Subject: Weird hang with -current
To: None <port-vax@NetBSD.ORG>
From: Tom I Helbekkmo <tih@Hamartun.Priv.NO>
List: port-vax
Date: 02/07/1998 12:16:44
I'm observing a semi-catatonic state with an almost current NetBSD/vax
on a KA650.  I'm running kernel and userland built from the tar-balls
from one week ago, January 31st, but with Ragge's patches to fix the
swap problem on the KA650 added.  (Ragge: this means the tar archive
of four modified files, which you made available for ftp when I asked
you about them last weekend.)

Everything seems just fine, and stable as I could wish, until the
system gets loaded down a bit, seemingly (but this is just a guess,
really) when two processes start competing for memory.  For instance,
while my "make build" was running, if I compiled something else at the
same time, and the two compilation runs hit big, complicated source
files at the same time (or one of them tried to compile a C++ file),
the problem would surface immediately.  Also, while 'ld' is linking a
very large executable I have to be very, very careful with what other
things I do on the system.  (I build PostgreSQL often these days, and
that will push it to this edge every time.)  I can provoke the hang
easily: all it takes is starting several large processes at the same
time, and the system will immediately get stuck.
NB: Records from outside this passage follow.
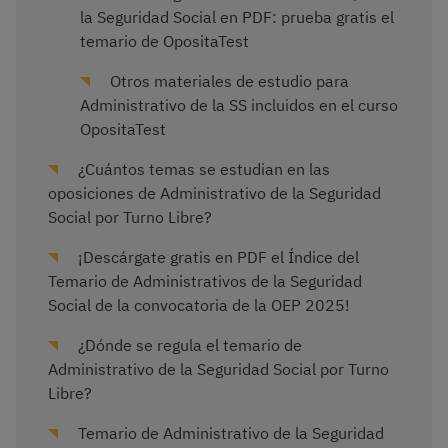
la Seguridad Social en PDF: prueba gratis el
temario de OpositaTest
Otros materiales de estudio para
Administrativo de la SS incluidos en el curso
OpositaTest
¿Cuántos temas se estudian en las
oposiciones de Administrativo de la Seguridad
Social por Turno Libre?
¡Descárgate gratis en PDF el Índice del
Temario de Administrativos de la Seguridad
Social de la convocatoria de la OEP 2025!
¿Dónde se regula el temario de
Administrativo de la Seguridad Social por Turno
Libre?
Temario de Administrativo de la Seguridad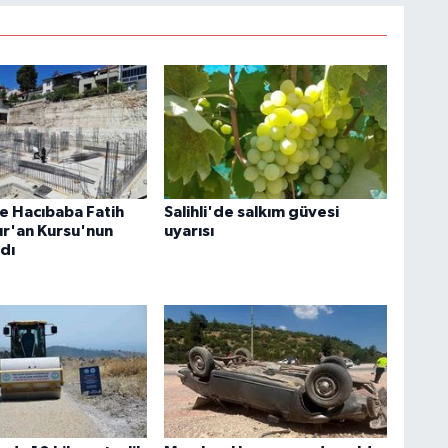
e Hacıbaba Fatih
Salihli'de salkım güvesi
ur'an Kursu'nun
uyarısı
ldı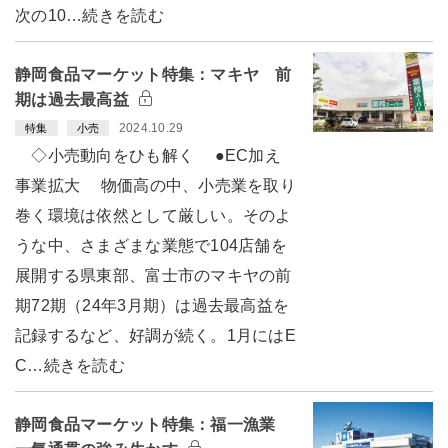
次の10…続きを読む
静岡食品マーケット特集：マキヤ 前
期は過去最高益
2024.10.29
特集
小売
◇小売動向をひも解く ●EC加え
事業拡大 物価高の中、小売業を取り
巻く環境は依然として厳しい。そのよ
うな中、さまざまな業態で104店舗を
展開する県東部、富士市のマキヤの前
期72期（24年3月期）は過去最高益を
記録するなど、好調が続く。1月にはE
C…続きを読む
静岡食品マーケット特集：福一漁業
The effect is that almost everything seemingly stops: I cannot get a
login prompt on the console; I cannot get echo of characters there or
in active xterm windows; xterm windows don't even receive focus change
notifications any more (or at least don't show that they've received
them by changing their cursor colors) -- but the RUN light stays on,
and the machine answers to ICMP ECHO, so it's not completely dead.
However, the only thing I can do to it is hit BREAK and reboot.
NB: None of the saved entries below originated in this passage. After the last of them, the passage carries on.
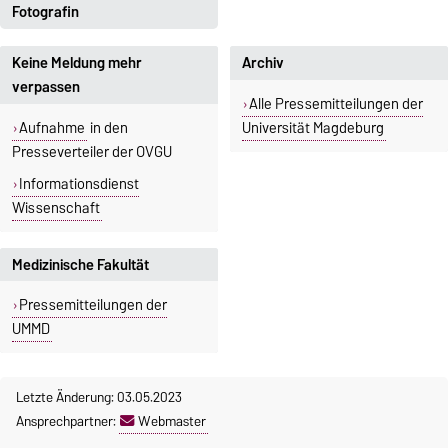
Fotografin
Isabell Meißner
Ina Bauth
Gebäude 18, Raum 118
Gebäude 18, Raum 118
Jana Dünnhaupt
Keine Meldung mehr
Archiv
+49 391 67-58034
Gebäude 18, Raum 113
+49 391 67-54693
verpassen
Alle Pressemitteilungen der
isabell.meissner@ovgu.de
+49 391 67-52289
ina.bauth@ovgu.de
Aufnahme
in den
Universität Magdeburg
jana.duennhaupt@ovgu.de
Presseverteiler der OVGU
Informationsdienst
Wissenschaft
Medizinische Fakultät
Pressemitteilungen der
UMMD
Letzte Änderung: 03.05.2023
Ansprechpartner:
Webmaster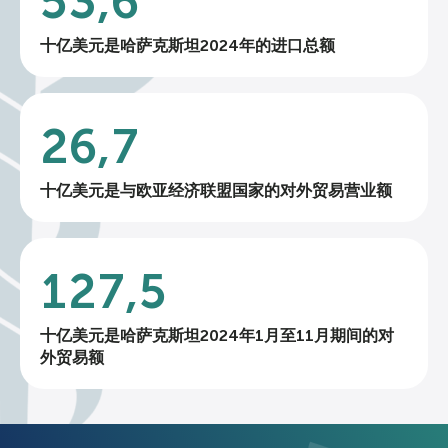
53,6
十亿美元是哈萨克斯坦2024年的进口总额
26,7
十亿美元是与欧亚经济联盟国家的对外贸易营业额
127,5
十亿美元是哈萨克斯坦2024年1月至11月期间的对
外贸易额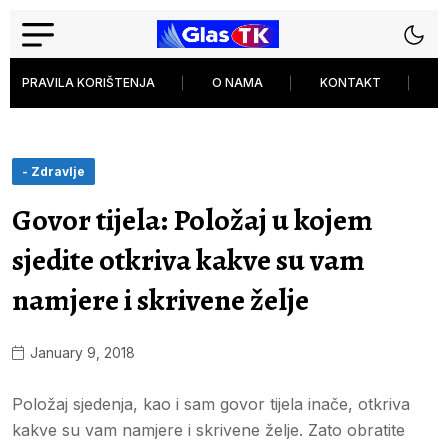
PRAVILA KORIŠTENJA
O NAMA
KONTAKT
P
- Zdravlje
Govor tijela: Položaj u kojem
sjedite otkriva kakve su vam
namjere i skrivene želje
January 9, 2018
Položaj sjedenja, kao i sam govor tijela inače, otkriva
kakve su vam namjere i skrivene želje. Zato obratite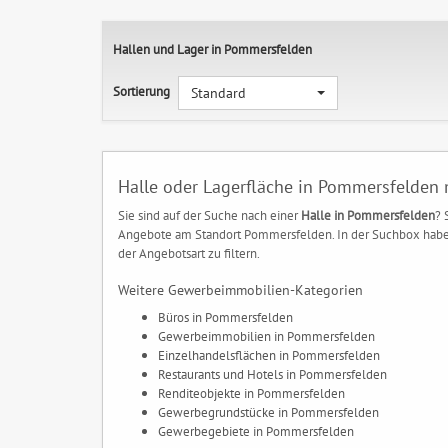
Hallen und Lager in Pommersfelden
Sortierung
Standard
Halle oder Lagerfläche in Pommersfelden 
Sie sind auf der Suche nach einer
Halle in Pommersfelden
? 
Angebote am Standort Pommersfelden. In der Suchbox haben S
der Angebotsart zu filtern.
Weitere Gewerbeimmobilien-Kategorien
Büros in Pommersfelden
Gewerbeimmobilien in Pommersfelden
Einzelhandelsflächen in Pommersfelden
Restaurants und Hotels in Pommersfelden
Renditeobjekte in Pommersfelden
Gewerbegrundstücke in Pommersfelden
Gewerbegebiete in Pommersfelden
Is there anything I can do to find out more about this?  I've got DDB
compiled into the kernel, so if I could get in there, I might be able
to see something interesting (except that the kernel always reports
"[netbsd symbol table invalid]" at boot, where on my Sun Sparc I see
something like "[nnnnnn bytes of netbsd symbols preserved]").  Failing
that, if I could just get it to dump core, I reckon that would be of
interest.  Any hints are gratefully accepted -- and I am of course
ready to test any modification that people might believe to be
relevant.  I know that I can reproduce this problem on demand at any
time, so it's very, very easy to test cures for!  :-)

-tih
-- 
Popularity is the hallmark of mediocrity.  --Niles Crane, "Frasier"